What you need to do -
Copy every line of the data below exactly as given, except for the pictures.

Data block -
*** Begin section ***

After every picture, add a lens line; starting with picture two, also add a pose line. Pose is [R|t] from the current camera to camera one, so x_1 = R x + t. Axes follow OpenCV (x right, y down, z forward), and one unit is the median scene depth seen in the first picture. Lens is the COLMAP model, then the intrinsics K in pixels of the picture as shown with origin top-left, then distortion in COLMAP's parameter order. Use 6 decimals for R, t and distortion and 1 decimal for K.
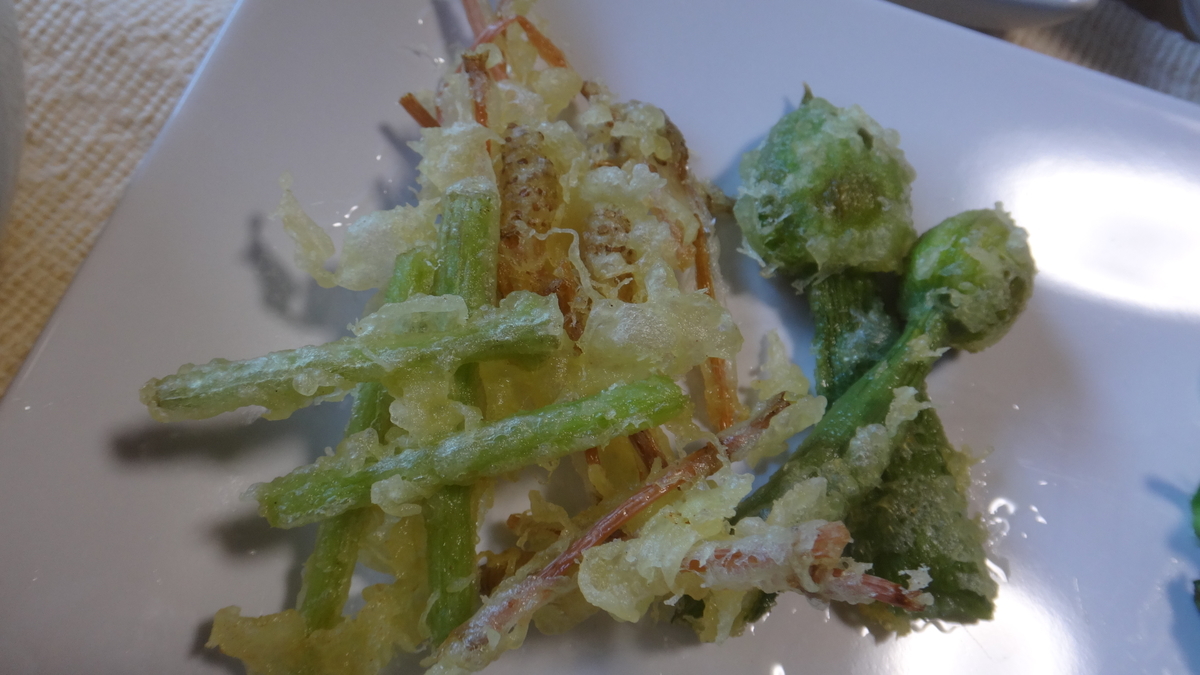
lens RADIAL K [[929.2, 0, 606.6], [0, 929.2, 343.7], [0, 0, 1]] dist [-0.041467, -0.004861]
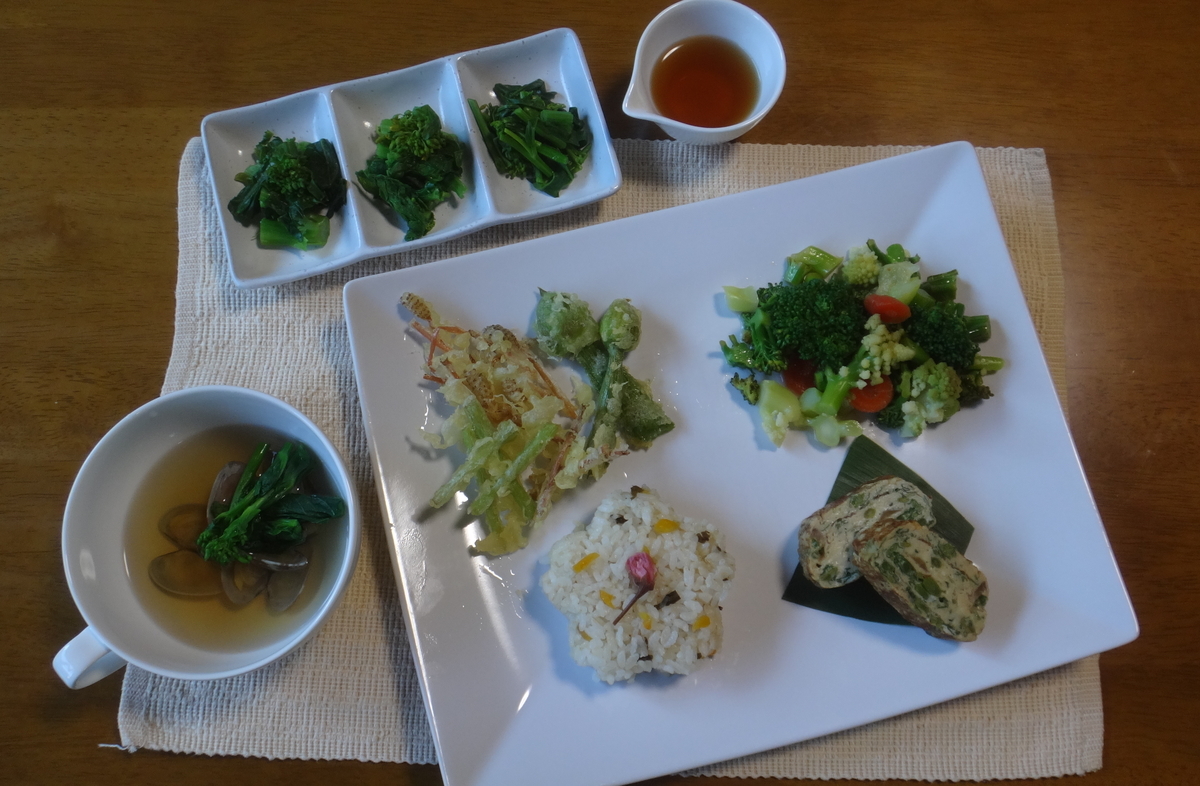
lens RADIAL K [[1224.5, 0, 591.4], [0, 1224.5, 393.4], [0, 0, 1]] dist [0.015431, 0.000000]
pose [[0.863488, -0.504346, 0.004866, 0.213706], [0.485679, 0.834054, 0.261667, -1.081486], [-0.136029, -0.223583, 0.965146, -3.130168]]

*** End section ***

Result of the task -
After every picture, add a lens line; starting with picture two, also add a pose line. Pose is [R|t] from the current camera to camera one, so x_1 = R x + t. Axes follow OpenCV (x right, y down, z forward), and one unit is the median scene depth seen in the first picture. Lens is the COLMAP model, then the intrinsics K in pixels of the picture as shown with origin top-left, then distortion in COLMAP's parameter order. Use 6 decimals for R, t and distortion and 1 decimal for K.
lens RADIAL K [[929.2, 0, 606.6], [0, 929.2, 343.7], [0, 0, 1]] dist [-0.041467, -0.004861]
lens RADIAL K [[1224.5, 0, 591.4], [0, 1224.5, 393.4], [0, 0, 1]] dist [0.015431, 0.000000]
pose [[0.863488, -0.504346, 0.004866, 0.213706], [0.485679, 0.834054, 0.261667, -1.081486], [-0.136029, -0.223583, 0.965146, -3.130168]]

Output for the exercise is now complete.